В общем, в этой системе при той экономической ситуации, которая сложилась в 2000-е годы, проигрыш во внутриэлитном конфликте давал выигрыш по сравнению с вступлением в борьбу и изгнанием из системы. Грубо говоря, когда все растет, то вы, даже проигрывая войну за первое место в межэлитной конкуренции, и оставаясь на втором или третьем, получаете больше, чем если вы выходите из этой игры и начинаете опираться на собственные силы. Это и обеспечивало примирение с запретом на предание публичности внутриэлитных конфликтов. Это и позволяло сформировать на федеральном уровне систему, весьма похожую на ту, которая установилась в Москве уже в конце 1990-х.

 
В этой системе практически не нужен тотальный контроль, потому что вам нет необходимости контролировать каждого. Лужков мог обеспечить эту систему в столице, где уровень личной свободы гораздо выше, чем где бы то ни было, равно как и степень открытости политических убеждений и их многообразие. Но все это не влияло на московскую политику. Потому что, если межэлитные конфликты не выносятся в политическую сферу, то оппозиционные партийные группы и оппозиционные СМИ оказываются без серьезной ресурсной поддержки.

 
— Вы рассказали о том, как и почему менялось отношение к демократии, какие типы ее восприятия сложились в обществе…

 
И о том, почему стало меньше политической конкуренции…

 
— А что вы думаете насчет того, что будет дальше? Негативное отношение населения к политической конкуренции возникло как реакция на то, что в 1990 годы она сопровождалась падением жизненного уровня и хаотизацией жизни. Может ли это отношение измениться? Появились ли какие-то новые факторы, которые могли бы этому способствовать?

 
Все, о чем я говорю, в более развернутом виде изложено мной в большой статье, которая написана для журнала «Pro et contra». Журнал скоро выйдет, и там можно будет прочитать и о том, о чем вы спрашиваете. Пока же ограничусь общим предположением, что в ближайшие годы тренды российской политики будут определять два фактора.

 
Во-первых, есть ощущение, что мы видим завершение некоего большого цикла в общественных настроениях. Во всяком случае, его закат. Так, данные социологических опросов показывают, что в начале 2000-х быстро сокращалась доля людей, которые характеризует текущий политический процесс словами «хаос, анархия», — с 54% в 2000 году до 30% в середине 2000-х.

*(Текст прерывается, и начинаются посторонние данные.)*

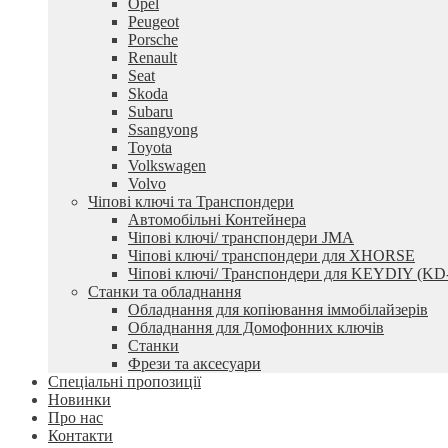
Opel
Peugeot
Porsche
Renault
Seat
Skoda
Subaru
Ssangyong
Toyota
Volkswagen
Volvo
Чіпові ключі та Транспондери
Автомобільні Контейнера
Чіпові ключі/ транспондери JMA
Чіпові ключі/ транспондери для XHORSE
Чіпові ключі/ Транспондери для KEYDIY (KD
Станки та обладнання
Обладнання для копіювання іммобілайзерів
Обладнання для Домофонних ключів
Станки
Фрези та аксесуари
Спеціальні пропозиції
Новинки
Про нас
Контакти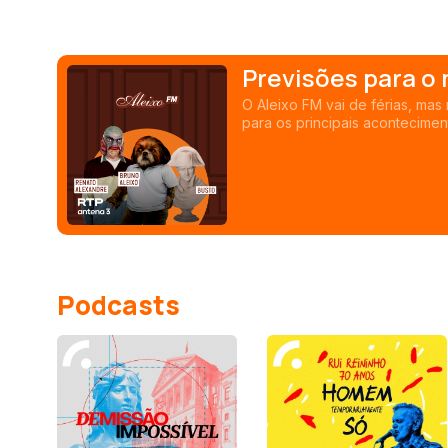
Previsões para o
O Aleixo FM vai de férias, mas
para os principais acontecime
Podcasts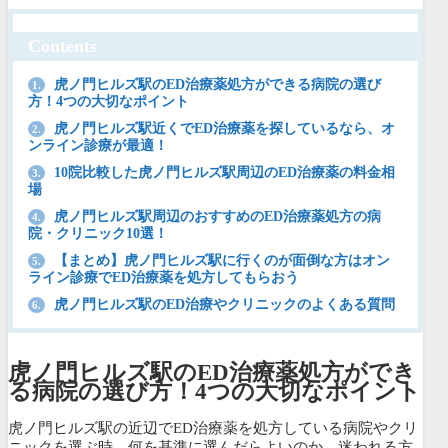
Contents
虎ノ門ヒルズ駅のED治療薬処方ができる病院の選び
1.
方！4つの大切なポイント
虎ノ門ヒルズ駅近くでED治療薬を探しているなら、オ
2.
ンライン診療が最適！
10院比較した虎ノ門ヒルズ駅周辺のED治療薬の料金相
3.
場
虎ノ門ヒルズ駅周辺のおすすめのED治療薬処方の病
4.
院・クリニック10選！
【まとめ】虎ノ門ヒルズ駅に行くのが面倒な方はオン
5.
ライン診療でED治療薬を処方してもらおう
虎ノ門ヒルズ駅のED治療やクリニックのよくある質問
6.
虎ノ門ヒルズ駅のED治療薬処方ができ
る病院の選び方！4つの大切なポイント
虎ノ門ヒルズ駅の近辺でED治療薬を処方している病院やクリ
ニックを選ぶ時、何を基準に選んだらよいのか、迷われる方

И параллельно росла доля тех, кто характеризует политический процесс, как «развитие демократии» — с 14% до 33%. А дальше, во второй половине 2000-х доля воспринимающих ситуацию, как «хаос, анархию» продолжала стремительно сокращаться (с 30 до 14%). Между тем как доля демократических оптимистов уже почти не растет (рост всего на три процентных  пункта). Зато резко начинает расти процент «сомневающихся», не знающих, как ответить.

 
Это говорит о том, что позитивные оценки Путина во многом отталкивались от «негатива» 1990-х. Но эта энергия сегодня уже себя исчерпала. И люди сомневаются в оценке настоящего положения дел. У них нет уже живого чувства, что становится лучше. Это, кстати, было заметно еще до кризиса. Есть и другие признаки смены тренда. И ухудшение экономических условий, скорее всего, еще более подстегнет этот процесс.

 
Во-вторых, прекращение роста и ухудшение экономических условий разрушит, вероятно, тот механизм блокирования межэлитных конфликтов, о котором я говорил. Ресурсов становится меньше, борьба за них острее. «Пряников» уже на всех не хватает. Это как бы подталкивает авторитарный режим к тому, чтобы увеличивать уровень репрессий (обратиться к «кнуту»). Но такое обращение на фоне происходящего параллельно снижения базы массовой поддержки режима чревато вполне кризисными сценариями развития событий.